We focus initially on this wonderful ceiling in a play of light and shadow. Then I happen to glance down at my feet.
Dave! It’s a meridian line! I’d seen it in another one of the churches yesterday, but theirs had Plexiglas over it, so we wouldn’t walk on it (it was in that church that didn’t allow photos), and here this was, just laid out in the hallway where anyone could walk on it.
Linea Meridiana.
We try to follow the directions given to us, but realize that we need to get back to catch our train, so leave the cloister for another day. I saw later that it was a unique octagonal garden cloister. Bless the web. And curse it, for showing me what I could not see.
The train we’ve chosen is just like this one: sleek and shiny and looking like a stalled slithering snake, there on the tracks. We’d grabbed a snack for lunch, then found our seats, and enjoyed the hour-long (about) ride to Padua.
Because we were in first class, a woman brought around a little cart with snacks, just like an airplane. Only our flight attendants don’t wear surgical gloves when they pass out the pretzels.

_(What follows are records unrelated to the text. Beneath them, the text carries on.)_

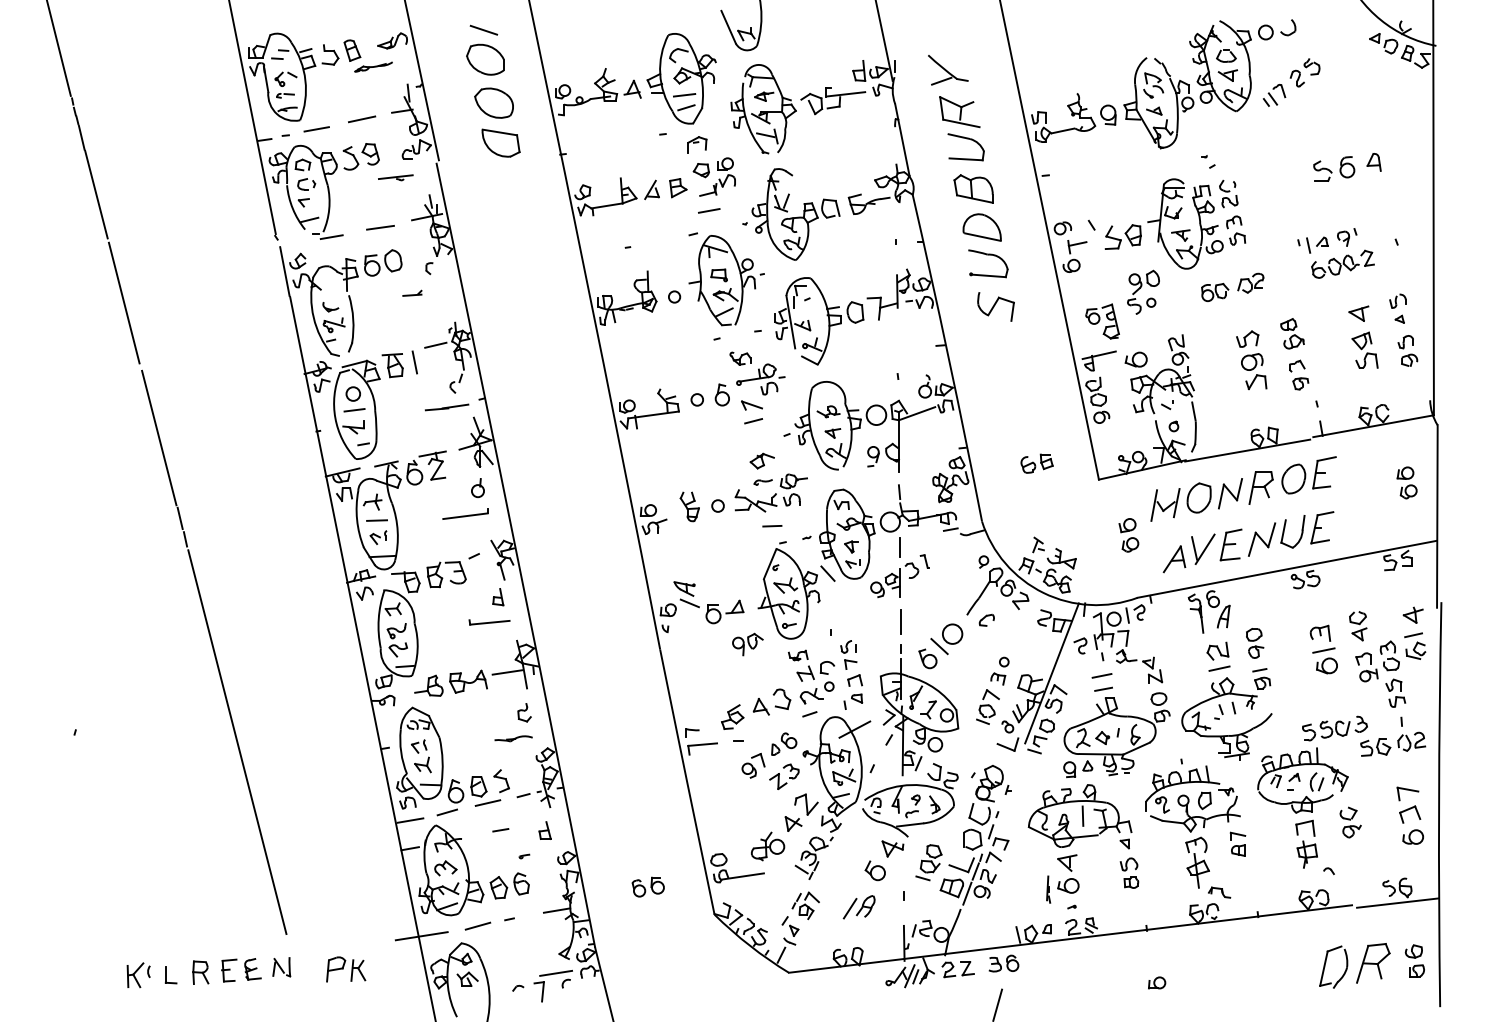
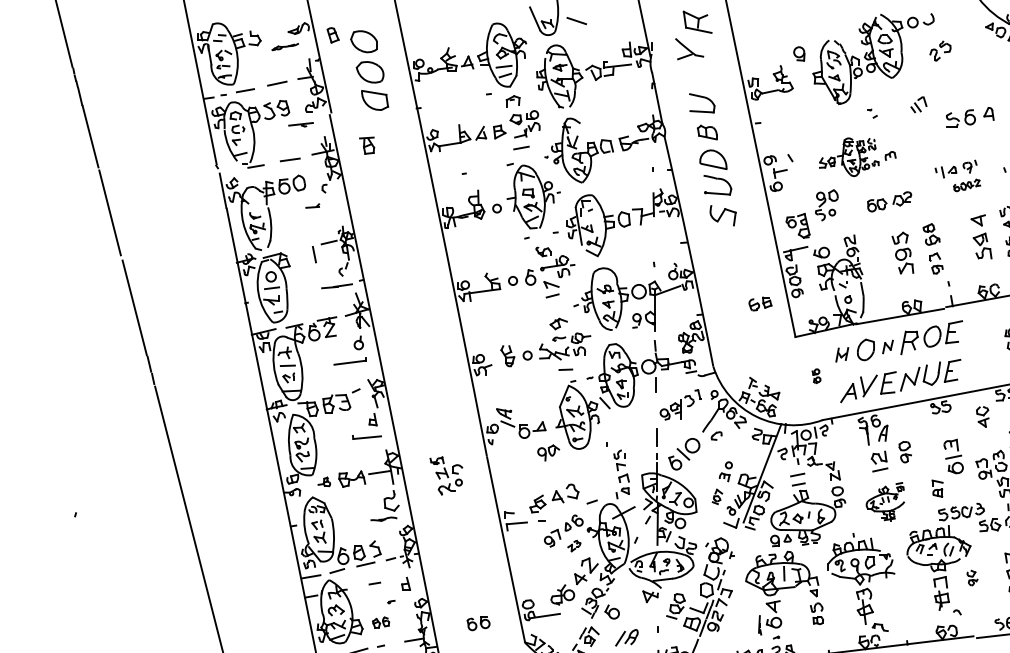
line: (483, 29) -> (576, 20), moved
part: (352, 50) -> (333, 35), moved
part: (1274, 95) -> (918, 104), moved
part: (959, 112) -> (697, 22), moved
part: (1108, 114) -> (799, 53), moved
part: (973, 188) -> (707, 132), size x0.7
part: (1175, 223) -> (849, 156), size x0.6
part: (1342, 263) -> (966, 185), size x0.6
part: (392, 365) -> (366, 145), moved
part: (1036, 463) -> (760, 303), moved
part: (1230, 493) -> (888, 346), size x0.6
part: (1165, 504) -> (842, 354), size x0.6
part: (1128, 535) -> (816, 376), size x0.6
part: (899, 575) -> (680, 404), moved
part: (1358, 626) -> (982, 417), moved
part: (811, 676) -> (446, 475), moved
part: (428, 685) -> (324, 481), size x0.6
part: (987, 706) -> (717, 496), size x0.6
part: (524, 712) -> (391, 500), size x1.6
part: (1226, 714) -> (885, 502), size x0.6
part: (784, 776) -> (574, 545), size x0.6
part: (1350, 822) -> (972, 578), size x0.7
part: (1237, 843) -> (937, 488), moved
part: (874, 870) -> (611, 611), moved
part: (509, 885) -> (381, 622), size x0.6

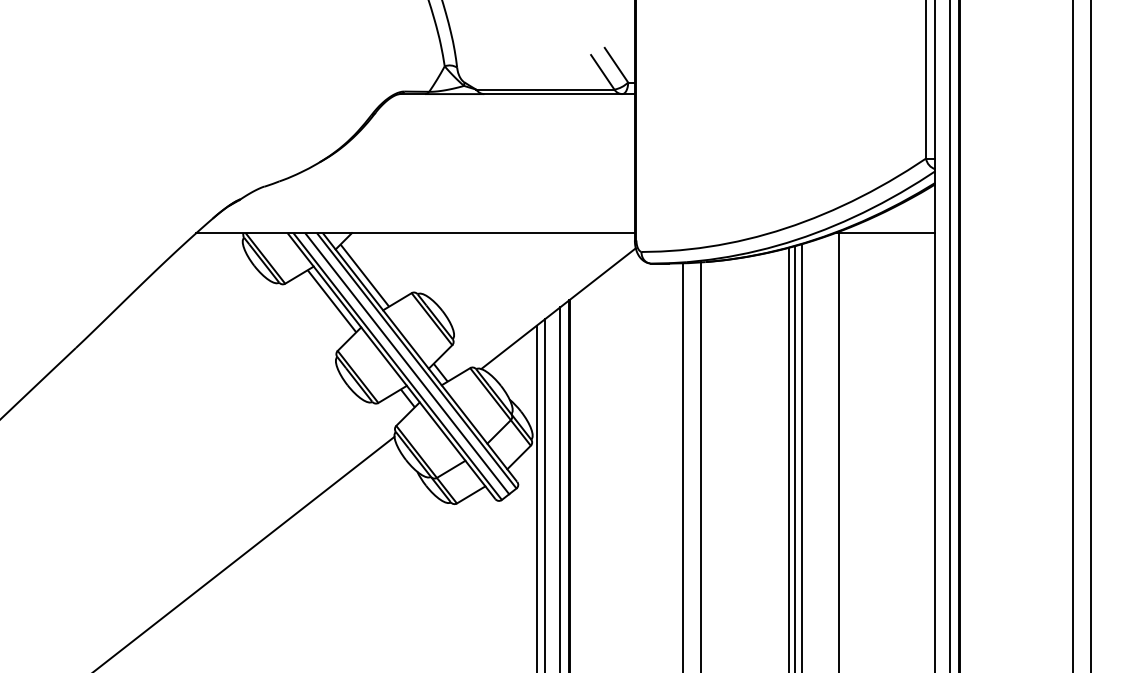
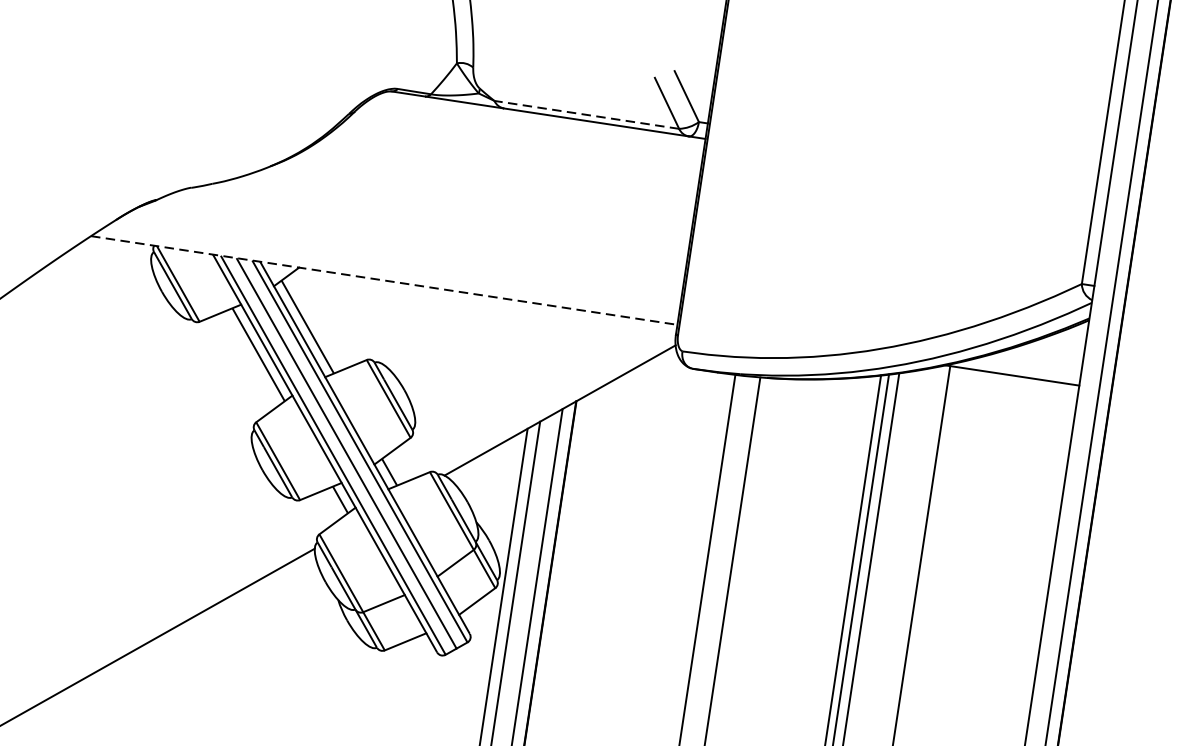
line: (544, 89) -> (585, 114), solid -> dashed
line: (416, 233) -> (385, 281), solid -> dashed

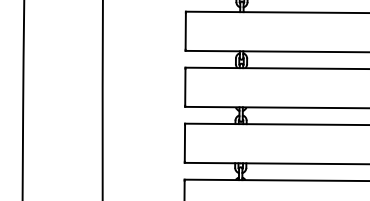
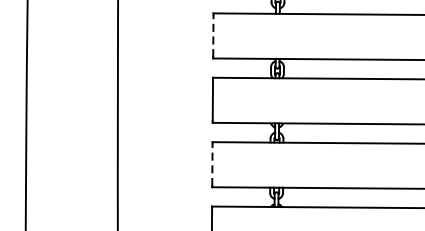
line: (185, 30) -> (213, 35), solid -> dashed
line: (184, 142) -> (211, 163), solid -> dashed

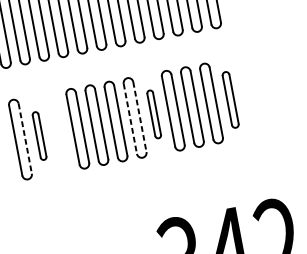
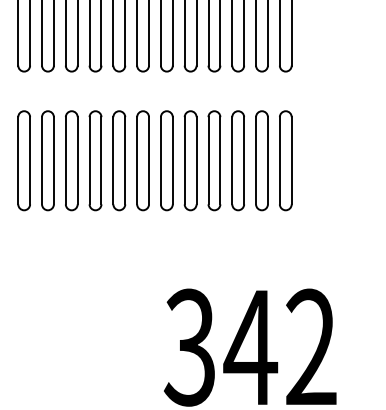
part: (230, 99) -> (285, 160), size x1.43
part: (154, 114) -> (190, 160), size x1.67
line: (139, 116) -> (172, 160), dashed -> solid
line: (129, 118) -> (160, 160), dashed -> solid
part: (58, 132) -> (71, 160), added
part: (39, 135) -> (47, 160), size x1.67
line: (25, 138) -> (30, 160), dashed -> solid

We sat next to a British man who was the registrar for a large university in England, and he said he was pretty worn out by the last round of admissions, so was taking a holiday–first to Rome, then to Venice. We chatted with him on how the system worked in England, and he told us about the change-over from a government-financed education for the students, to one where they paid for it themselves (with government loans). After talking to him for the entire ride, we agreed that he needed a holiday. Academics will find each other wherever they go? We said our good-byes and got off the train in Padua.